- Exercise brief
Below is a listing from which only part is wanted; return exactly the lines from the one with "vfov_deg: 38.9" up to and including the one with "exposure_s: 1/160".

- Extracted information
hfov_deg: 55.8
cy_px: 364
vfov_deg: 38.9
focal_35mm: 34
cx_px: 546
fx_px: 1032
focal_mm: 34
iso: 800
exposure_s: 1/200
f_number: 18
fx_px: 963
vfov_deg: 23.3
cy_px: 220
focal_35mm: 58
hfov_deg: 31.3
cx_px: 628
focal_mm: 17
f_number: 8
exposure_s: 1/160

---

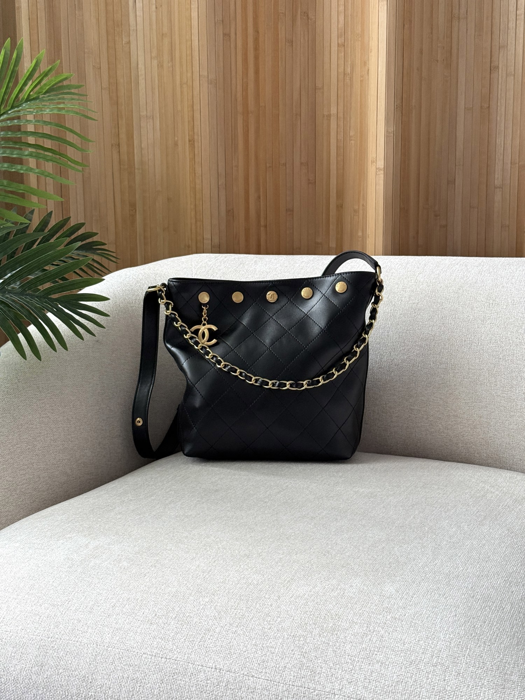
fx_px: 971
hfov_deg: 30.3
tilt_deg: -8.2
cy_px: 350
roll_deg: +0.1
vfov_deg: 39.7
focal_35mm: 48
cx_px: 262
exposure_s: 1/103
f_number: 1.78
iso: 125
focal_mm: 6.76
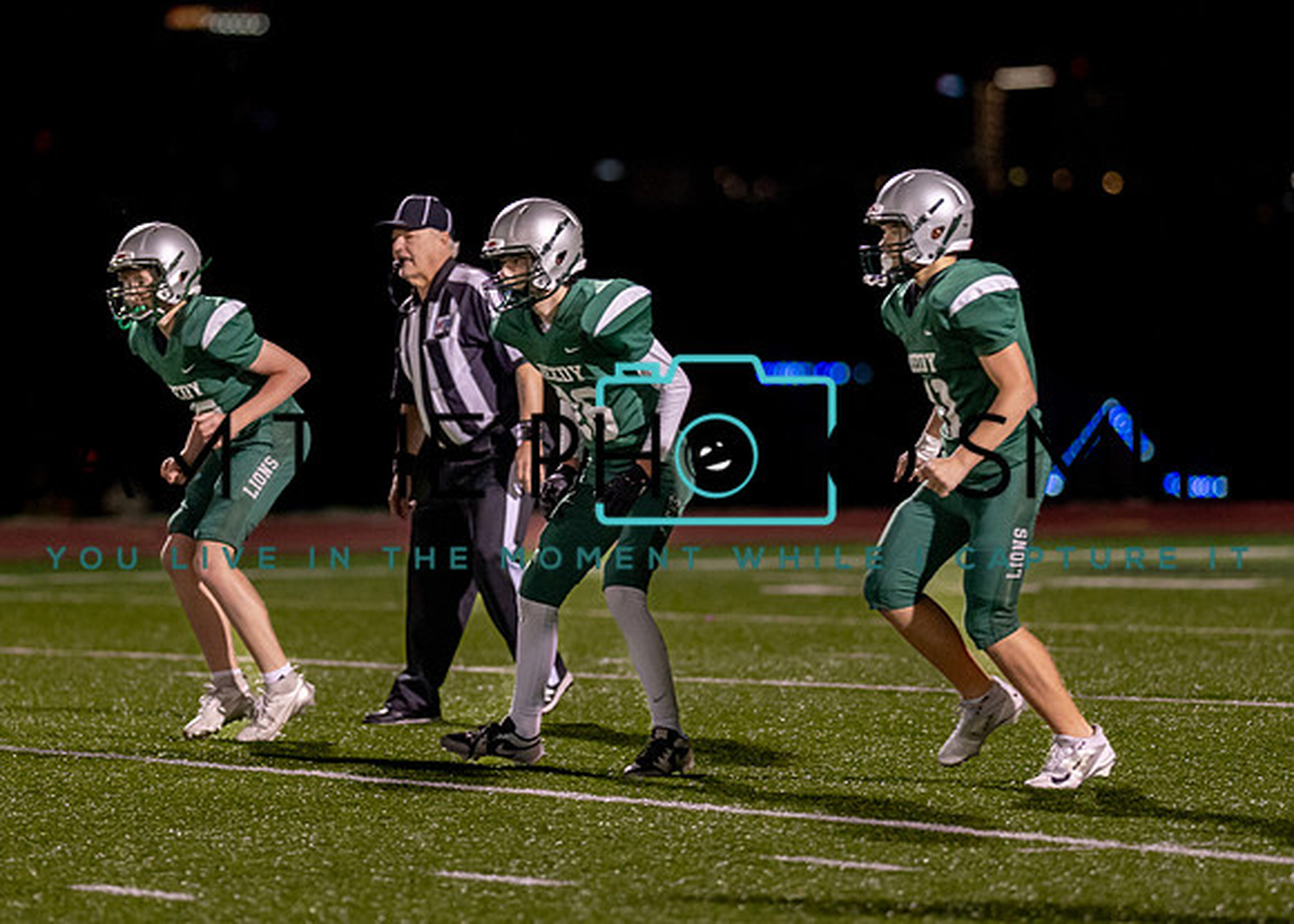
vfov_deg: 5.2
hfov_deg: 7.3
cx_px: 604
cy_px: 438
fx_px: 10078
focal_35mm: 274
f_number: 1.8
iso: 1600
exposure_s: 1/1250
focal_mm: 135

...

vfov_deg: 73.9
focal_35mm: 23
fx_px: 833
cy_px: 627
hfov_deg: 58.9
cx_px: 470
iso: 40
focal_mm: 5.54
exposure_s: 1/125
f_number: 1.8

- Your response
vfov_deg: 38.9
focal_35mm: 34
cx_px: 546
fx_px: 1032
focal_mm: 34
iso: 800
exposure_s: 1/200
f_number: 18
fx_px: 963
vfov_deg: 23.3
cy_px: 220
focal_35mm: 58
hfov_deg: 31.3
cx_px: 628
focal_mm: 17
f_number: 8
exposure_s: 1/160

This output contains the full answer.